UnitedHealthcare, the nation’s largest health insurer, has agreed to an $11.5 million settlement to resolve accusations of underpaying and cheating doctors in North Carolina and three other states.

The N.C. Medical Society and other doctors groups had accused Untied of devising an elaborate scheme to deprive doctors of millions of dollars in payments by designing software and other processes to reduce, deny and impede claims.

The settlement, announced Monday by the N.C. Medical Society, ends a lawsuit filed in 2004 and not resolved until April 27 this year, nine months after settlement negotiations began.

As part of the settlement, United will pay $2.5 million in legal fees to the medical societies of North Carolina, Tennessee, Connecticut and New York. The insurer will also spend $9 million upgrading its internal website to clearly explain its reimbursement policies, charges and paperwork on file.

“It is gratifying to have reached a settlement after so many years,” said Robert Seligson, CEO of the N.C. Medical Society, in a statement. “We look forward to putting this chapter with United Healthcare behind us and to improved business practices between the company and North Carolina physicians.”

United did not admit any wrongdoing and settled to avoid protracted and expensive litigation, according to the settlement document. The doctors groups sued United and its related companies: UnitedHealthGroup, United Healthcare of North Carolina and Mamsi Life and Health Insurance Co.

“We are pleased to have resolved this nearly 15-year-old litigation and look forward to collaborating in new ways with the North Carolina Medical Society,” United said in a statement. “Physicians will have simpler and more comprehensive access to claims management information through enhancements we are making to our physician website.”

The medical associations maintained their allegations, despite repeated setbacks in the courts. United won summary judgment in 2005 and in 2007 on appeal. After the claims were dismissed in 2008, the medical groups were able to get the case reinstated in 2010, and the lawsuit had languished in the courts for several years before settlement talks got underway.
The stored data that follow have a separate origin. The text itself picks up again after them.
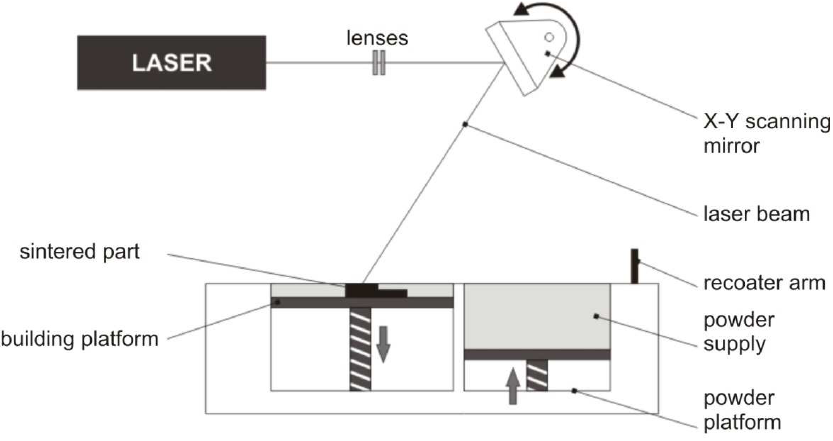
Figure 2 – DMLS Technology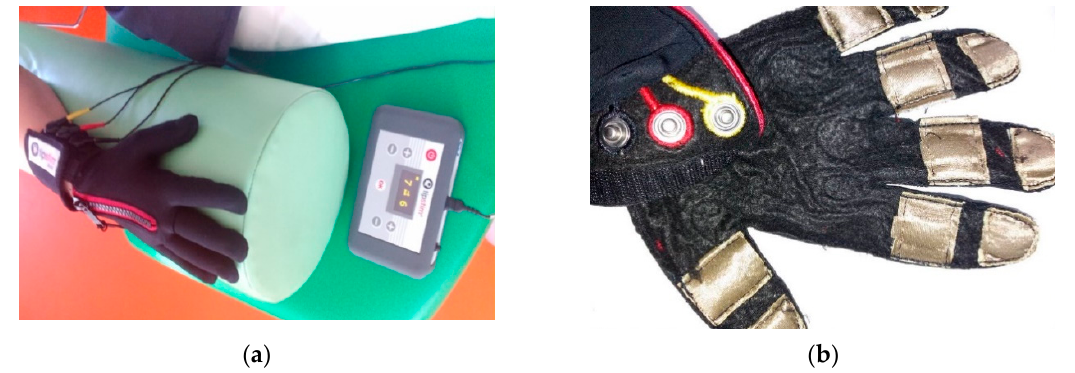
Figure 5. Electrostimulation therapy kit using the TipStim glove: ( a ) medical stand; ( b ) the internal view of stimulation glove.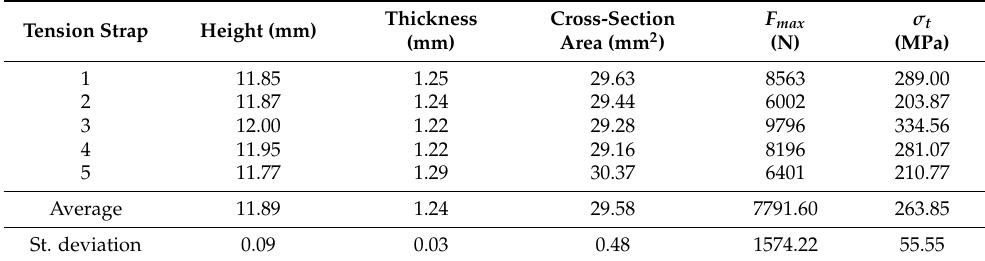
Table 3. Results of the tensile tests of the uncompressed 3D-printed CFRP preforms under quasi- static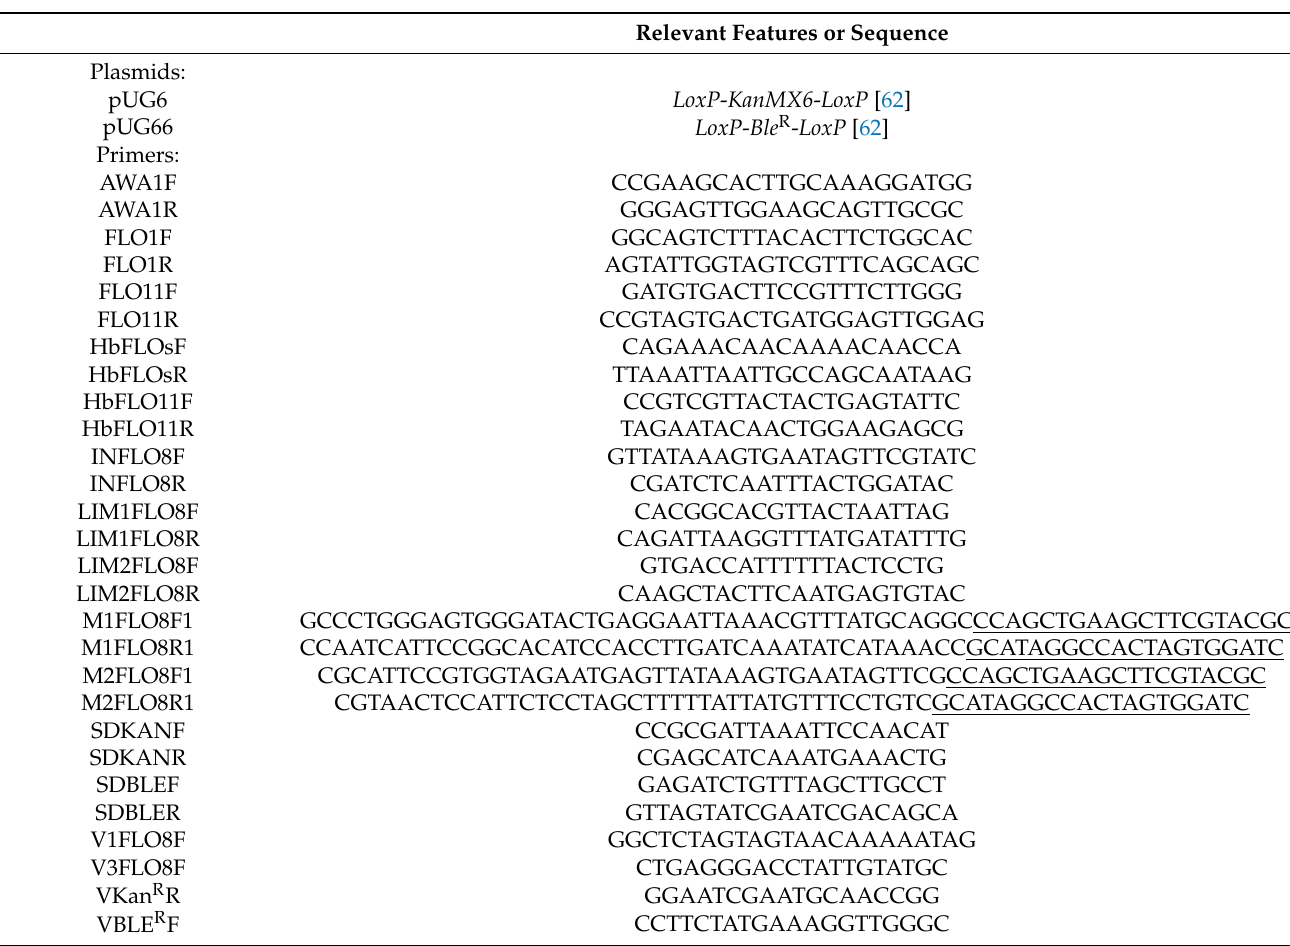
Table 1. Plasmids and primers used in this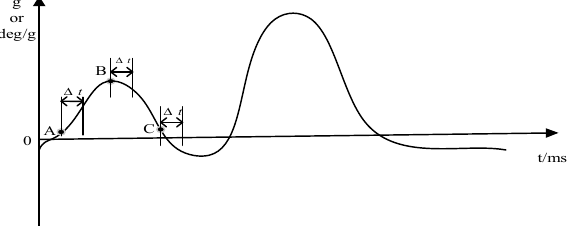
Figure 10. Synchronous and asynchronous acquisition comparison.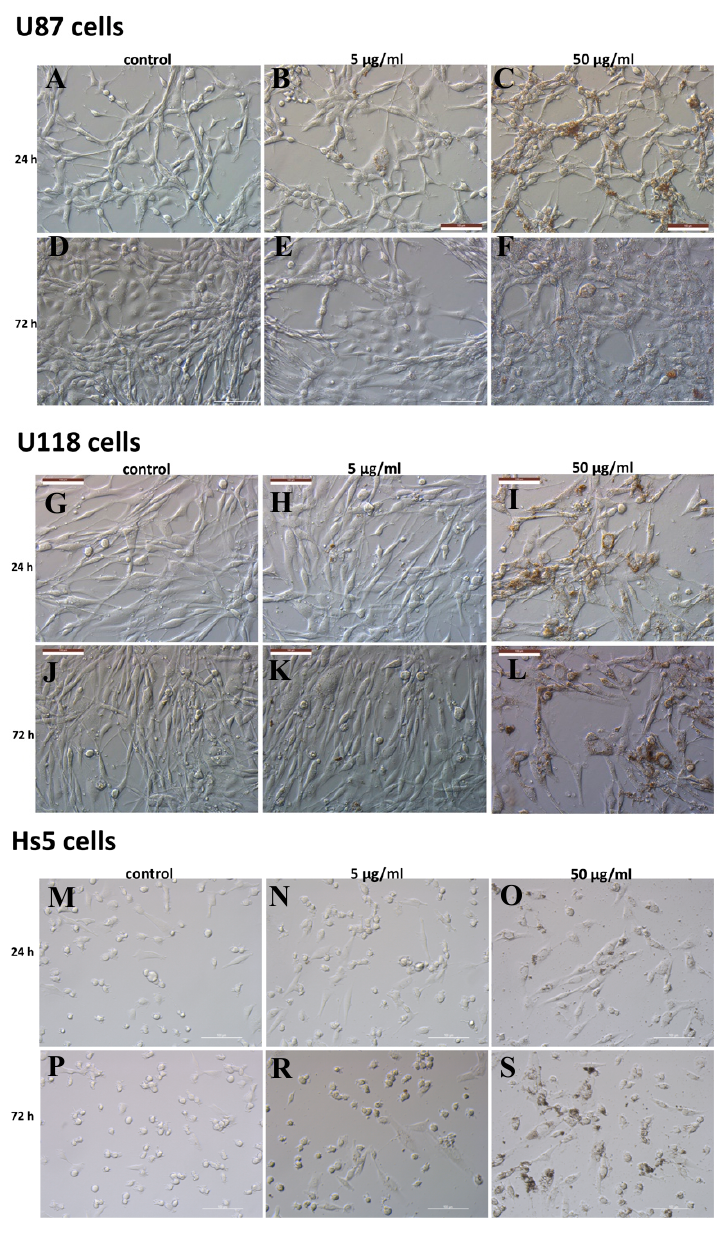
Figure 2. Morphological changes in U87 ( A – F ), U118 ( G – L ) glioblastoma cells, and Hs5 stromal cells ( M–S ) after treatment with 5 and 50 µ g / mL concentrations of diamond nanoparticles (NDs). Represents control cells ( A , D ; G , J ; M , P ) that did not undergo treatment. Scale bar represents 100 µ m. The viability of the U87, U118, and Hs5 cells was examined using the 3-(4, 5-dimethylthiazolyl-2)-2, 5-diphenyltetrazolium bromide (MTT) assay (Figure 3). The treatment with 50 µ g / mL concentration of ND for 24 and 72 h significantly reduced the viability of the U87 cells by 20 and 38% and that of the U118 cells by 16 and 30%. In Hs5 cells after incubation with 50 µ g / mL concentration of ND for 24 and 72 h, viability was reduced by 24 and 19%, respectively.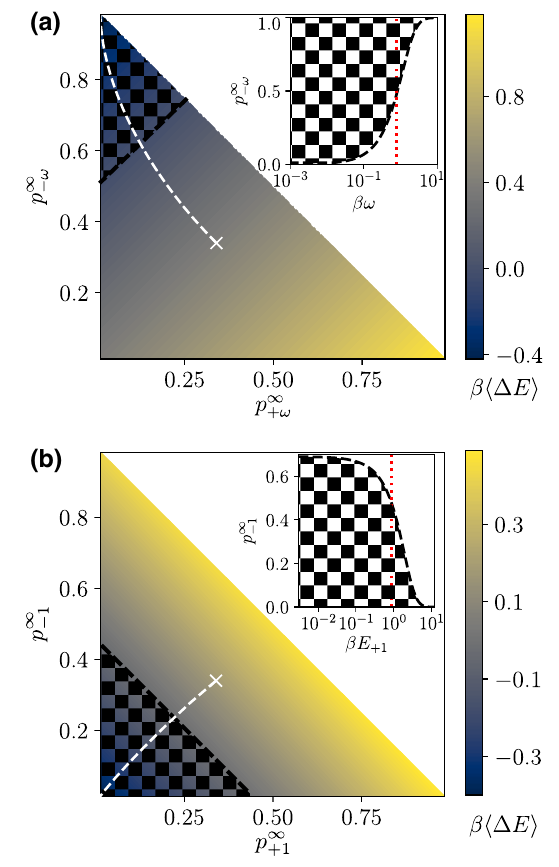
FIG. 5. Values of β (cid:3) (cid:3) E (cid:2) as a function of the asymptotic state populations for H = H MW (a) and for H = H NV (b). In these plots, each point represents a different asymptotic state of the generic quantum dissipative map (cid:13) d . The white cross represents a completely mixed asymptotic state for a 3LS, corresponding to the only case in which the map is unital. In addition, the subspace of thermalizing dynamics is indicated by the dashed white line, denoting that the asymptotic state is a thermal state with inverse temperature β ∞ . Instead, the black line corresponds to the subspace of states for which β (cid:3) (cid:3) E (cid:2) = 0. The checkered area corresponds to the cases where the energy of the system is reduced, β (cid:3) (cid:3) E (cid:2) < 0 (i.e., the asymptotic states for which it is possible to extract energy from the system). Note that the inverse temperature of the initial state is fixed for each plot: (a) β = 0.891 / E β = 0.8 / E + ω and (b) + 1 . The insets show that by = 0 (b)], we are able to show the fixing p ∞ + ω = 0 (a) [or p ∞ + 1 region where β (cid:3) (cid:3) E (cid:2) < 0 as a function of both the asymptotic state populations and the initial inverse temperature β . Notice that β ( x axis) is scaled with the highest Hamiltonian eigenvalue. The dashed red line corresponds to the value of β in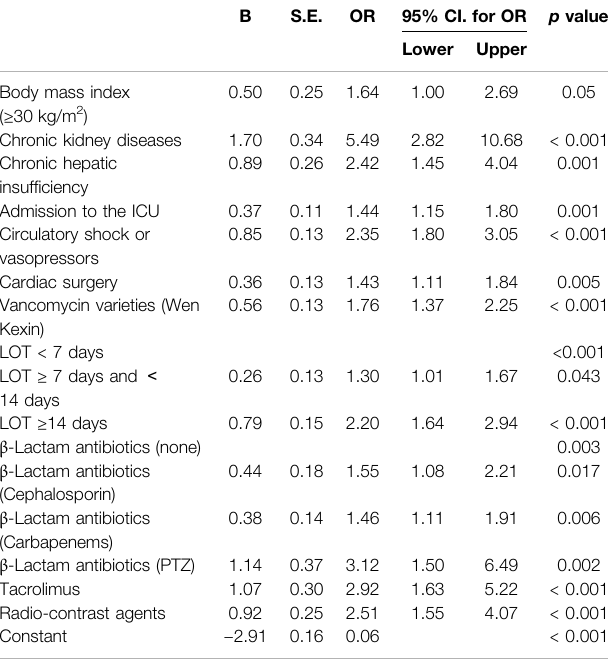
TABLE 3 | Multivariable logistic regression of factors for development of VA-AKI.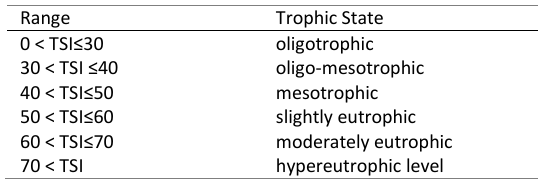
Table 1: Trophic State Index (TSI) (Carlson, 1977)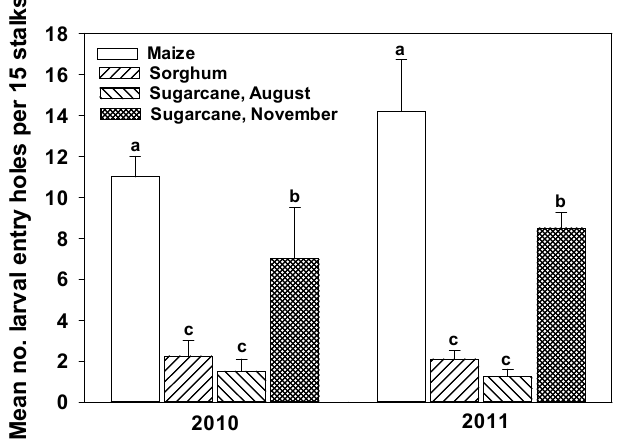
Figure 5. Mean (± SE) numbers of E . loftini larval entry holes in maize, sorghum, and sugarcane on the harvest date for maize and sorghum (in August) and in sugarcane on the harvest its date (in November), field plot assay, Hidalgo Co., TX, USA; different letters over bars within each year indicate significant differences ( p < 0.05) [52]. Table 2. Bt maize varieties and the pests against which they are registered [151].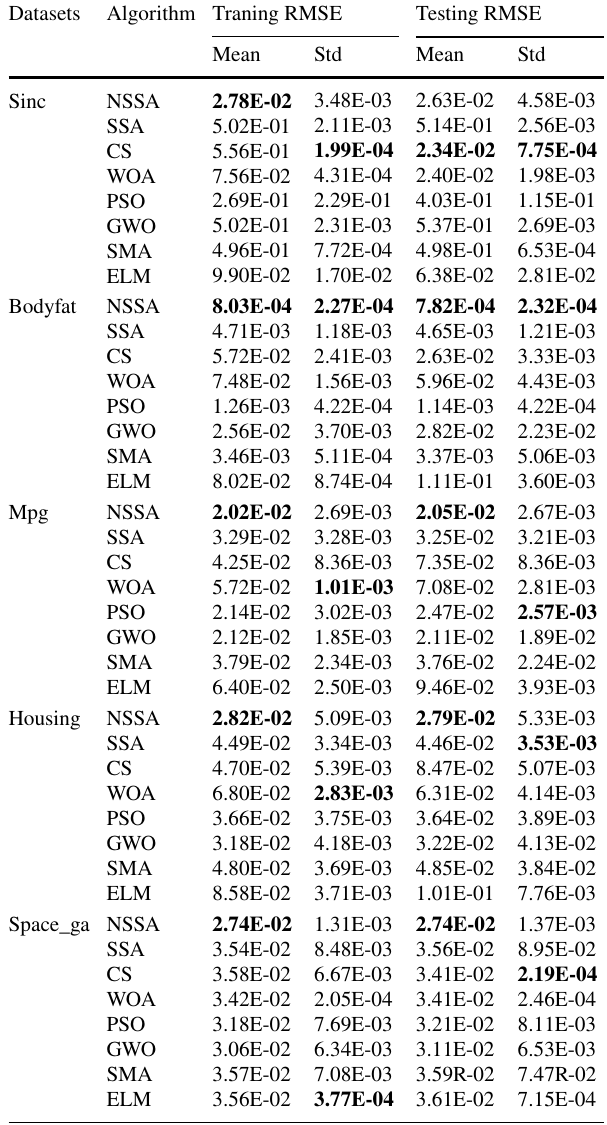
Table 5 Comparison of mean value of regression data set and STD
In the original lawsuit, the medical groups said United had programmed software to automatically downcode medical claims, resulting in reduced payments, and to penalize physicians whose charges fell outside a prescribed range of treatment costs. United would wear down doctors practices making phone inquiries by means of holds, transfers and other stall tactics, the doctors alleged.

The doctors also said years after United paid some doctors, the company brought in third-party reviewers to contact doctors offices and demand refunds for “overpayments.”

The various strategies United used to cheat doctors were known as downcoding, bundling, modifiers and black box edits, the suit said.